Thursday, October 29, 2009

Y KANT BOBO READ?

Here's David Brooks, from an online conversation with Bob Herbert on the New York Times site:

The Obama administration has sent the country off to the right. The president is creating a counter-realignment.

Voters don't identify with the G.O.P. but the number of people who call themselves conservative is now near an all-time high.


Er, Bobo? Reports of that uptick are based on this Gallup survey, and while the percentage of conservatives is (disturbingly) high, it's barely higher than it's been at any time in the past 17 years:



Percentages calling themselves conservative, as recorded twice a year since 1992: 36, 39, 38, 36, 38, 37, 37, 38, 38 38, 38, 40 40, 38, 37, 37, 37 ... and now 40.

Um, that's not a huge, paradigm-shifting leap. To say the least.

Brooks goes on to say:

Meanwhile, Bill Galston, who served in the Clinton administration and is one of the smartest political observers I know, sums up the public mood nicely in an article in The New Republic:

Far more independents (35 percent) consider themselves conservative than was the case a year ago (only 29 percent)....

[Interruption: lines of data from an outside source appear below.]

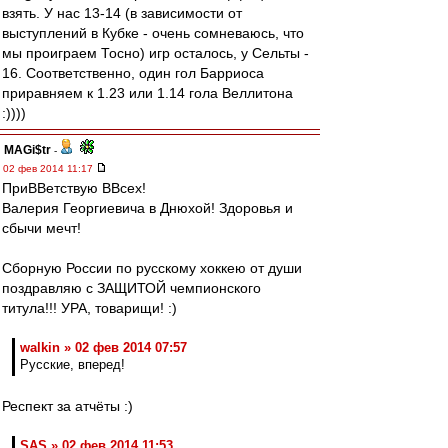
взять. У нас 13-14 (в зависимости от
выступлений в Кубке - очень сомневаюсь, что
мы проиграем Тосно) игр осталось, у Сельты -
16. Соответственно, один гол Барриоса
приравняем к 1.23 или 1.14 гола Веллитона
:))))
MAGi$tr
-
02 фев 2014 11:17
ПриВВетствую ВВсех!
Валерия Георгиевича в Днюхой! Здоровья и
сбычи мечт!
Сборную России по русскому хоккею от души
поздравляю с ЗАЩИТОЙ чемпионского
титула!!! УРА, товарищи! :)
walkin » 02 фев 2014 07:57
Русские, вперед!
Респект за атчёты :)
SAS » 02 фев 2014 11:53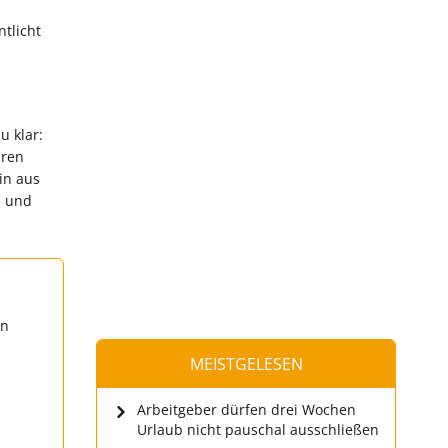
tlicht
u klar:
hren
in aus
n und
en
MEISTGELESEN
Arbeitgeber dürfen drei Wochen
Urlaub nicht pauschal ausschließen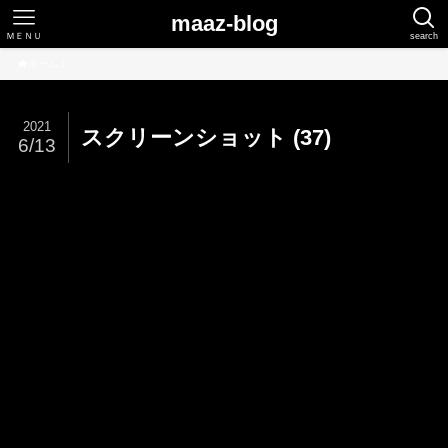
maaz-blog
ＭＥＮＵ
search
ホーム
2021
スクリーンショット (37)
6/13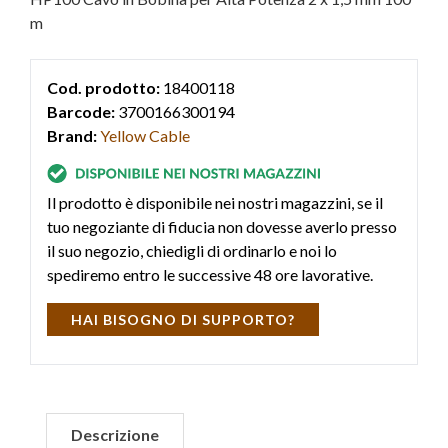
m
Cod. prodotto:
18400118
Barcode:
3700166300194
Brand:
Yellow Cable
Il prodotto è disponibile nei nostri magazzini, se il
tuo negoziante di fiducia non dovesse averlo presso
il suo negozio, chiedigli di ordinarlo e noi lo
spediremo entro le successive 48 ore lavorative.
HAI BISOGNO DI SUPPORTO?
Descrizione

Galston says (and Brooks agrees) that this is because the public is moving rightward on a number of issues. That's true to some extent, as revealed elsewhere in the Gallup poll linked above.

But look at the chart -- the overall percentage of conservatives has barely budged. So what's going on?

Well, duh -- remember all those surveys showing incredibly low Republican party affiliation? What's happening is that right-wingers who used to think of themselves as Republican now call themselves "independent" -- because they don't think the GOP is wingnutty enough.

So it's not that independents of long standing are become more right-wing. It's that it's now cool on the (far, far) right to call yourself an independent. If Brooks knew what he was talking about, he'd know that.